# Linear Classification in the Streaming Model: Improved Bounds for Heavy Hitters

This code supplements our NeurIPS 2021 submission. It is largely based on the repository at https://github.com/stanford-futuredata/wmsketch which supplements the SIGMOD 2018 paper ``Sketching Linear Classifiers over Data Streams'' by Tai, et al. This code can be used to empirically compare the WM-Sketch algorithm of Tai, et al. with our algorithms for l2 point query: (i) the black box reduction to standard l2 point query (implemented in black_box_reduction.h and black_box_reduction.cpp) and (ii) our algorithm which uses a JL matrix as a point query data structure (implemented in jl_recovery_sketch.h and jl_recovery_sketch.cpp). Our implementations for these algorithms are modifications of the implementation of WM-Sketch by Tai, et al. We make use of their implementation of WM-Sketch as our baseline (WM-Sketch is in the files logistic_sketch.h and logistic_sketch.cpp).

# Building the Project

To compile, run the following from the current directory:

```
cd build
make -f run_experiments build
```

The file wmsketch_classification, produced by the above, is the executable used to produce our empirical results. 

To delete all files produced during compilation, run the following from the current directory:

```
cd build
make -f run_experiments remove_build
```

# Downloading the Datasets

To download the three datasets we use, run the following from the current directory:

```
cd Datasets
make -f download_datasets download_data
```

To delete these datasets, run the following from the current directory:

```
cd Datasets
make -f download_datasets delete_datasets
```

# Running the Experiments

To run the algorithms, first compile the project and download the datasets as described above. Then, from the "build" directory, do the following. To run our l2 point query algorithm which uses the black-box reduction to standard l2 point query, run

```
make -f run_experiments run_experiments_black_box_reduction trial_num=TN
```

where TN can be any number desired. This creates a folder JSON_Results_black_box_reduction_Trial_TN, containing JSON files with the resulting estimates of the top weights, using Algorithm 2 of our paper, for point query. In this folder, there will be one JSON file for each setting of the parameters (i.e. sketch dimensions, l2 regularization).

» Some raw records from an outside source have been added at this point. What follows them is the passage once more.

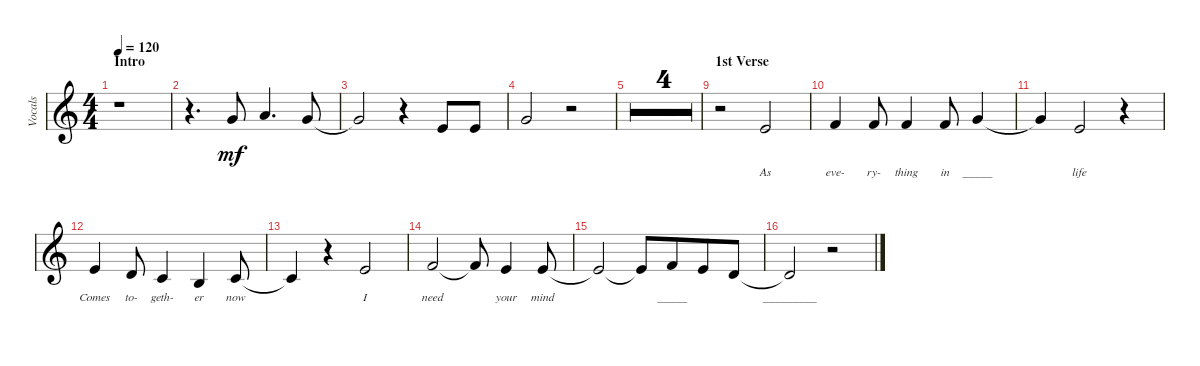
\defaultSystemsLayout 4
\bracketExtendMode groupsimilarinstruments
\otherSystemsTrackNameOrientation horizontal
\track ("Vocals" "Vocals") {multiBarRest instrument voiceoohs}
\staff {score}
\tuning (E4 B3 G3 D3 A2 E2)
\ts (4 4)
\beaming (8 4 4)
\section ("" "Intro")
\tempo 120
\clef g2
\ks c
r.1{dy mf instrument voiceoohs beam Down} |
r.4{d beam Down} 3.1.8{beam Up} 5.1.4{d beam Up} 3.1.8{beam Up} |
3.1{t}.2{beam Up} r.4{beam Up} 5.2.8{beam Up} 5.2.8{beam Up} |
3.1.2{beam Up} r.2{beam Up} |
|
|
|
\barLineRight lightlight
|
\section ("" "1st Verse")
r.2{beam Down} 0.1.2{lyrics (0 "As") lyrics (1 "") lyrics (2 "") lyrics (3 "") lyrics (4 "") beam Up} |
1.1.4{lyrics (0 "eve-") lyrics (1 "") lyrics (2 "") lyrics (3 "") lyrics (4 "") beam Up} 1.1.8{lyrics (0 "ry-") lyrics (1 "") lyrics (2 "") lyrics (3 "") lyrics (4 "") beam Up} 1.1.4{lyrics (0 "thing") lyrics (1 "") lyrics (2 "") lyrics (3 "") lyrics (4 "") beam Up} 1.1.8{lyrics (0 "in") lyrics (1 "") lyrics (2 "") lyrics (3 "") lyrics (4 "") beam Up} 3.1.4{lyrics (0 "_____") lyrics (1 "") lyrics (2 "") lyrics (3 "") lyrics (4 "") beam Up} |
3.1{t}.4{beam Up} 0.1.2{lyrics (0 "life") lyrics (1 "") lyrics (2 "") lyrics (3 "") lyrics (4 "") beam Up} r.4{beam Up} |
5.2.4{lyrics (0 "Comes") lyrics (1 "") lyrics (2 "") lyrics (3 "") lyrics (4 "") beam Up} 3.2.8{lyrics (0 "to-") lyrics (1 "") lyrics (2 "") lyrics (3 "") lyrics (4 "") beam Up} 1.2.4{lyrics (0 "geth-") lyrics (1 "") lyrics (2 "") lyrics (3 "") lyrics (4 "") beam Up} 0.2.4{lyrics (0 "er") lyrics (1 "") lyrics (2 "") lyrics (3 "") lyrics (4 "") beam Up} 1.2.8{lyrics (0 "now") lyrics (1 "") lyrics (2 "") lyrics (3 "") lyrics (4 "") beam Up} |
1.2{t}.4{beam Up} r.4{beam Up} 0.1.2{lyrics (0 "I") lyrics (1 "") lyrics (2 "") lyrics (3 "") lyrics (4 "") beam Up} |
1.1.2{lyrics (0 "need") lyrics (1 "") lyrics (2 "") lyrics (3 "") lyrics (4 "") beam Up} 1.1{t}.8{beam Up} 0.1.4{lyrics (0 "your") lyrics (1 "") lyrics (2 "") lyrics (3 "") lyrics (4 "") beam Up} 0.1.8{lyrics (0 "mind") lyrics (1 "") lyrics (2 "") lyrics (3 "") lyrics (4 "") beam Up} |
0.1{t}.2{beam Up} 0.1{t}.8{beam Up} 6.2.8{lyrics (0 "_____") lyrics (1 "") lyrics (2 "") lyrics (3 "") lyrics (4 "") beam Up} 5.2.8{beam Up} 3.2.8{beam Up} |
3.2{t}.2{lyrics (0 "_________") lyrics (1 "") lyrics (2 "") lyrics (3 "") lyrics (4 "") beam Up} r.2{beam Up}
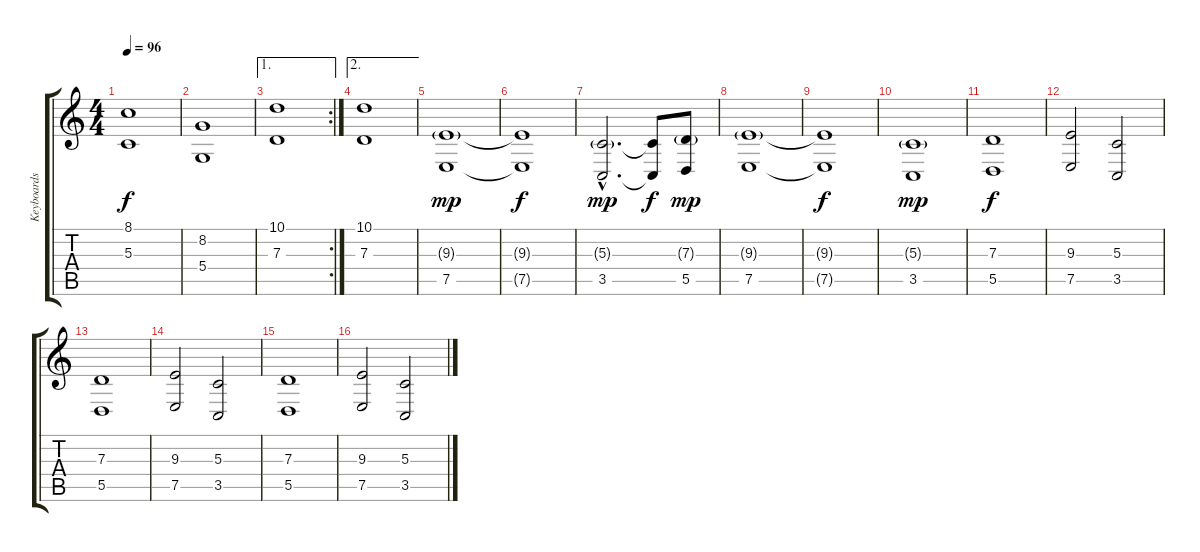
\track ("Keyboards" "Keyboards") {instrument stringensemble1}
\staff {score tabs}
\tuning (E4 B3 G3 D3 A2 E2) {hide}
\ts (4 4)
\tempo 96
\clef g2
\ks c
(8.1 5.3).1{dy f} |
(8.2 5.4).1 |
\ae 1
\rc 2
(10.1 7.3).1 |
\ae 2
(10.1 7.3).1 |
(9.3{g} 7.5).1{dy mp} |
(9.3{t} 7.5{t}).1{dy f} |
(5.3{g hac} 3.5{hac}).2{d dy mp} (5.3{t} 3.5{t}).8{dy f} (7.3{g} 5.5).8{dy mp} |
(9.3{g} 7.5).1 |
(9.3{t} 7.5{t}).1{dy f} |
(5.3{g} 3.5).1{dy mp} |
(7.3 5.5).1{dy f} |
(9.3 7.5).2 (5.3 3.5).2 |
(7.3 5.5).1 |
(9.3 7.5).2 (5.3 3.5).2 |
(7.3 5.5).1 |
(9.3 7.5).2 (5.3 3.5).2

To run the algorithm of Tai, et al. 2018, run

```
make -f run_experiments run_experiments_wm_and_jl_sketch algorithm=logistic_sketch trial_num=TN
```

where TN can again be any desired number. To run our l2 point query algorithm which uses a JL matrix as a point query data structure, run

```
make -f run_experiments run_experiments_wm_and_jl_sketch algorithm=jl_recovery_sketch trial_num=TN
```

where TN can be any desired number. Finally, to run online logistic regression without sketching, run 

```
make -f run_experiments run_logistic_regression
```

# Plotting the Results

In order to obtain the plots shown in our paper, run our black-box reduction-based algorithm, our algorithm which uses a JL matrix as a point query data structure, and the algorithm of Tai, et al. as described in the previous step. In addition, run online logistic regression without sketching as described above. Specifically, run the following commands in the "build" directory:

```
make -f run_experiments run_experiments_black_box_reduction trial_num=1
make -f run_experiments run_experiments_black_box_reduction trial_num=2
make -f run_experiments run_experiments_black_box_reduction trial_num=3
make -f run_experiments run_experiments_black_box_reduction trial_num=4
make -f run_experiments run_experiments_black_box_reduction trial_num=5

make -f run_experiments run_experiments_wm_and_jl_sketch algorithm=logistic_sketch trial_num=1
make -f run_experiments run_experiments_wm_and_jl_sketch algorithm=logistic_sketch trial_num=2
make -f run_experiments run_experiments_wm_and_jl_sketch algorithm=logistic_sketch trial_num=3
make -f run_experiments run_experiments_wm_and_jl_sketch algorithm=logistic_sketch trial_num=4
make -f run_experiments run_experiments_wm_and_jl_sketch algorithm=logistic_sketch trial_num=5

make -f run_experiments run_experiments_wm_and_jl_sketch algorithm=jl_recovery_sketch trial_num=1
make -f run_experiments run_experiments_wm_and_jl_sketch algorithm=jl_recovery_sketch trial_num=2
make -f run_experiments run_experiments_wm_and_jl_sketch algorithm=jl_recovery_sketch trial_num=3
make -f run_experiments run_experiments_wm_and_jl_sketch algorithm=jl_recovery_sketch trial_num=4
make -f run_experiments run_experiments_wm_and_jl_sketch algorithm=jl_recovery_sketch trial_num=5

make -f run_experiments run_logistic_regression
```

Once the folders produced by each of these commands are in the "build" directory, run plotting.py. This will create the desired plots in the "build" directory.